Who should negotiate the offer-- The employer or the recruiting firm? | Connexis Search Group

Who should negotiate the offer– The employer or the recruiting firm?

  • Who should negotiate the offer– The employer or the recruiting firm?
  • You have worked hard to find the perfect candidate and now it is time to make the offer.   The offer stage is sensitive since the candidate ties their self-esteem to the offer. On the other hand, the hiring manager is concerned with internal equity and operating costs.
  • The most proven process is to allow the recruiting firm to verbally present the offer, then, once the candidate agrees to the terms the company sends the written offer (with a 48-hour expiration). This makes for a smooth process and is much less work for the client, since they are preparing the offer once, and not multiple times.
  • Advantages of letting the recruiting firm verbally present your offer.
  • Increases the chances of securing the candidate!
  • If you are working with a well-trained, professional recruiter, then your chances of securing the candidate are drastically improved.  An exceptional recruiter will make sure both the candidate and the employer receive what they need, resulting in a win-win outcome. If you do not trust your recruiter to assist you with the negotiations, then you should find another recruiter.
  • Prevents candidates from having hard feelings toward future employer
  • When the recruiting firm serves as the mediator, there is less chance that the candidate feels like their future employer was unfair during the negotiations.  We all know that negotiations have the potential for one of the parties to feel like they lost.

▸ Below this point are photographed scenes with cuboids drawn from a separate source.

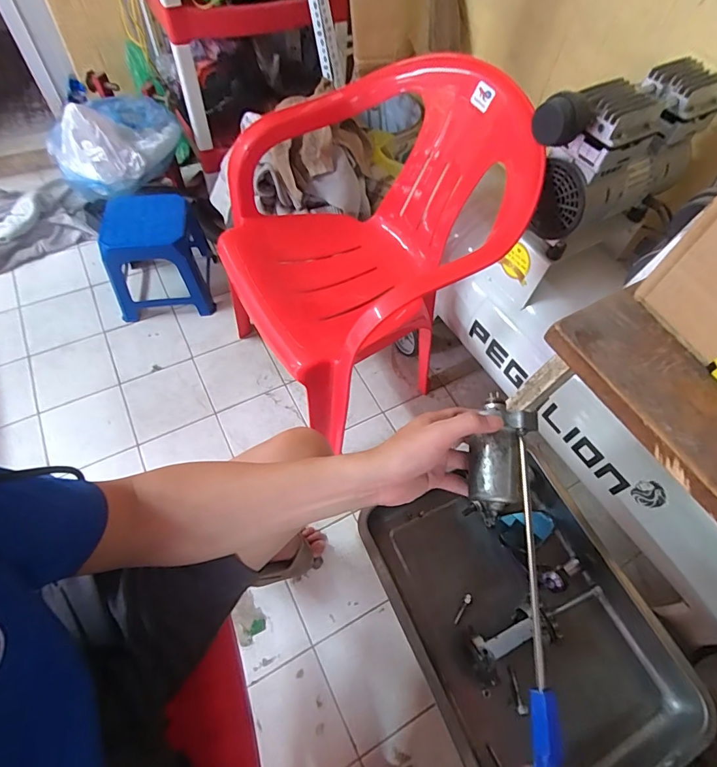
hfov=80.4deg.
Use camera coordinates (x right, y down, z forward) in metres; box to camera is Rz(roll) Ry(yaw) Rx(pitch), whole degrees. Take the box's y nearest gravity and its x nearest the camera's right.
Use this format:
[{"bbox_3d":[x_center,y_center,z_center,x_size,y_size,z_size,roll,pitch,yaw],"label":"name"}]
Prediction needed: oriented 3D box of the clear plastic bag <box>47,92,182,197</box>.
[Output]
[{"bbox_3d":[-0.672,-0.674,1.204,0.339,0.204,0.168,-33,67,-22],"label":"clear plastic bag"}]

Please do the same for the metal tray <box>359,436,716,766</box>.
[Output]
[{"bbox_3d":[0.212,0.294,0.544,0.298,0.063,0.366,-19,62,-15],"label":"metal tray"}]

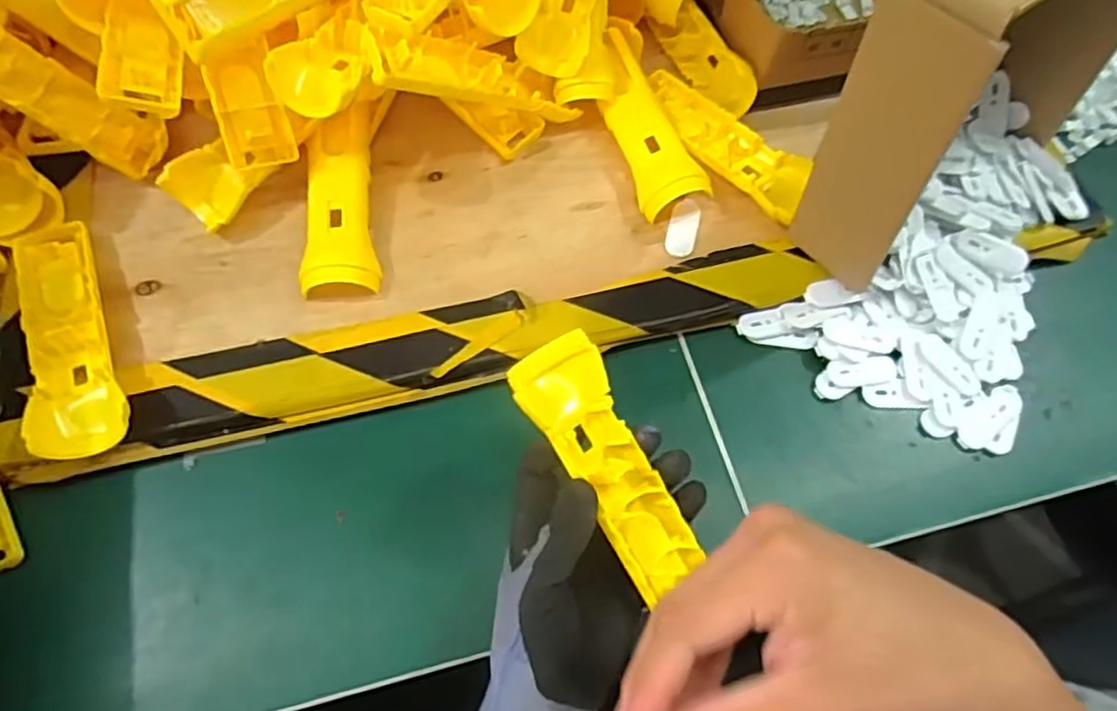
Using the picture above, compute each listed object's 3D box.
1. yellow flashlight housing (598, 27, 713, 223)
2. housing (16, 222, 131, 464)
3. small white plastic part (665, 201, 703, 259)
[{"bbox_3d":[0.058,-0.170,0.494,0.045,0.022,0.144,-21,71,-11],"label":"yellow flashlight housing"},{"bbox_3d":[-0.303,-0.015,0.414,0.047,0.033,0.165,-23,71,-10],"label":"housing"},{"bbox_3d":[0.088,-0.090,0.473,0.021,0.004,0.048,16,69,3],"label":"small white plastic part"}]

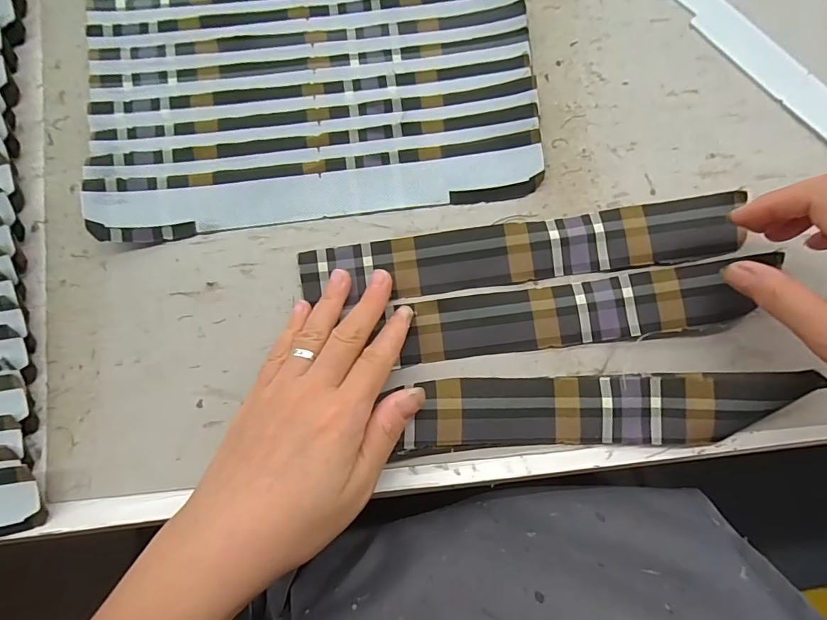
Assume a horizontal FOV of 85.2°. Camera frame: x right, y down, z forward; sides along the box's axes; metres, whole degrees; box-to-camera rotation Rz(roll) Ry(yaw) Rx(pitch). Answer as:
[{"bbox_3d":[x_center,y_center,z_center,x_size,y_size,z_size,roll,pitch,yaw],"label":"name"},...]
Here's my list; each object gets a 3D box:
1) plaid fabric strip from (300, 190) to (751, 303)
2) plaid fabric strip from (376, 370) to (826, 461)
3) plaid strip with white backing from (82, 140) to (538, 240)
[{"bbox_3d":[0.064,-0.034,0.266,0.255,0.008,0.037,-7,86,0],"label":"plaid fabric strip"},{"bbox_3d":[0.099,0.055,0.244,0.209,0.021,0.040,-4,86,1],"label":"plaid fabric strip"},{"bbox_3d":[-0.052,-0.068,0.260,0.254,0.014,0.029,-8,86,-2],"label":"plaid strip with white backing"}]

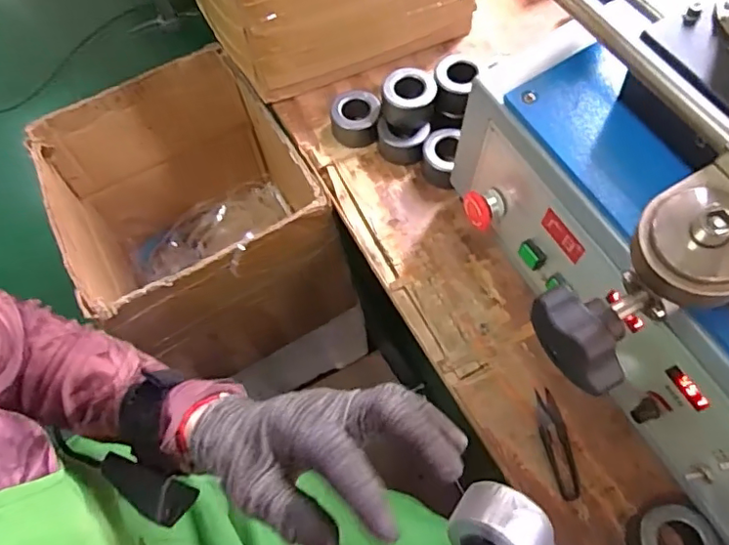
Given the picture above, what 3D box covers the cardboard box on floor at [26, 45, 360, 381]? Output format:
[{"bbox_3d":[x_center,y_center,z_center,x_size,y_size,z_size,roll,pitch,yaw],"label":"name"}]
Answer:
[{"bbox_3d":[-0.234,-0.063,0.808,0.293,0.289,0.323,-30,65,-11],"label":"cardboard box on floor"}]

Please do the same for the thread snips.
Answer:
[{"bbox_3d":[0.176,0.157,0.512,0.025,0.009,0.098,-5,63,1],"label":"thread snips"}]

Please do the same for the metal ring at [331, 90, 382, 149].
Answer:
[{"bbox_3d":[-0.010,-0.185,0.674,0.058,0.042,0.054,-1,63,3],"label":"metal ring"}]

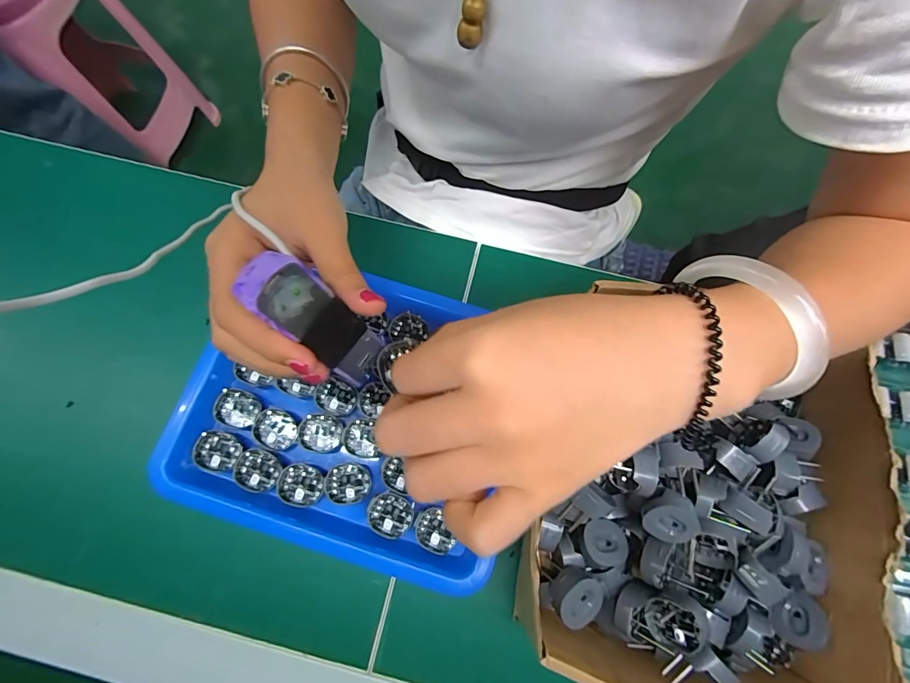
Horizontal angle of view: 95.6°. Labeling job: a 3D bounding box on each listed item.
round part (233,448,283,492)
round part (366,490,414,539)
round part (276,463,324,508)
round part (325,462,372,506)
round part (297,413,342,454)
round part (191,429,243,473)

  • Keeps the candidate’s compensation requirements realistic
  • The recruiter has spoken to the candidate more than anyone else involved in the process at this point. This allows them to better understand what is motivating the candidate to change companies.  Most of the time, money is not the reason a candidate is seeking to make a change. If the recruiter is diligent, then they will know the candidate’s reason for making a job change and can keep the candidate realistic with their compensation requirements by reminding them of their real reasons for making a change.   
  • Prevent salary creep
  • Once a candidate realizes that they are your number one choice, they tend to  become overconfident. This usually causes them to start asking for a higher base than originally requested. Since the recruiter has gathered compensation information during their first call and gained agreement on their walkaway numbers, they can remind the candidate of those commitments.  Most employers are not trained on how to obtain this information, putting them at a drastic disadvantage during negotiations.
  • The Offer Process
    1. The recruiter and employer should establish compensation ranges prior to starting the search. (In some cases, the employer will not know what the salary should be and will rely on the recruiter to help determine appropriate compensation.) Candidates should NEVER be told what the range is since all they hear is the highest number. If you tell a candidate the base is between $120,000 and $140,000, be prepared to offer $140,000!
    2. The recruiter is responsible for obtaining the candidate’s compensation early in the process (first conversation) and the amount they are seeking to make a change should also be determined. Candidates are more reasonable and forthright early in the recruiting process. Ask the candidate what their W2 was last year.  Make sure you obtain detailed information such as base, bonus and commission.  If you wait to the end of the process to start asking compensation questions, the candidate may be harder to pin down. 
    3. Once a candidate becomes viable, the recruiter should reveal to the employer the compensation numbers obtained from the candidate. The employer should rely on the recruiters input to determine an acceptable offer.  The recruiter will know what the candidate will accept or reject.  
I realize that some recruiters are unethical and will try to increase their fee by trying to negotiate a higher base salary for their candidate.  There are two ways to avoid this.  One is to have a flat fee. The other is to only work with reputable recruiters.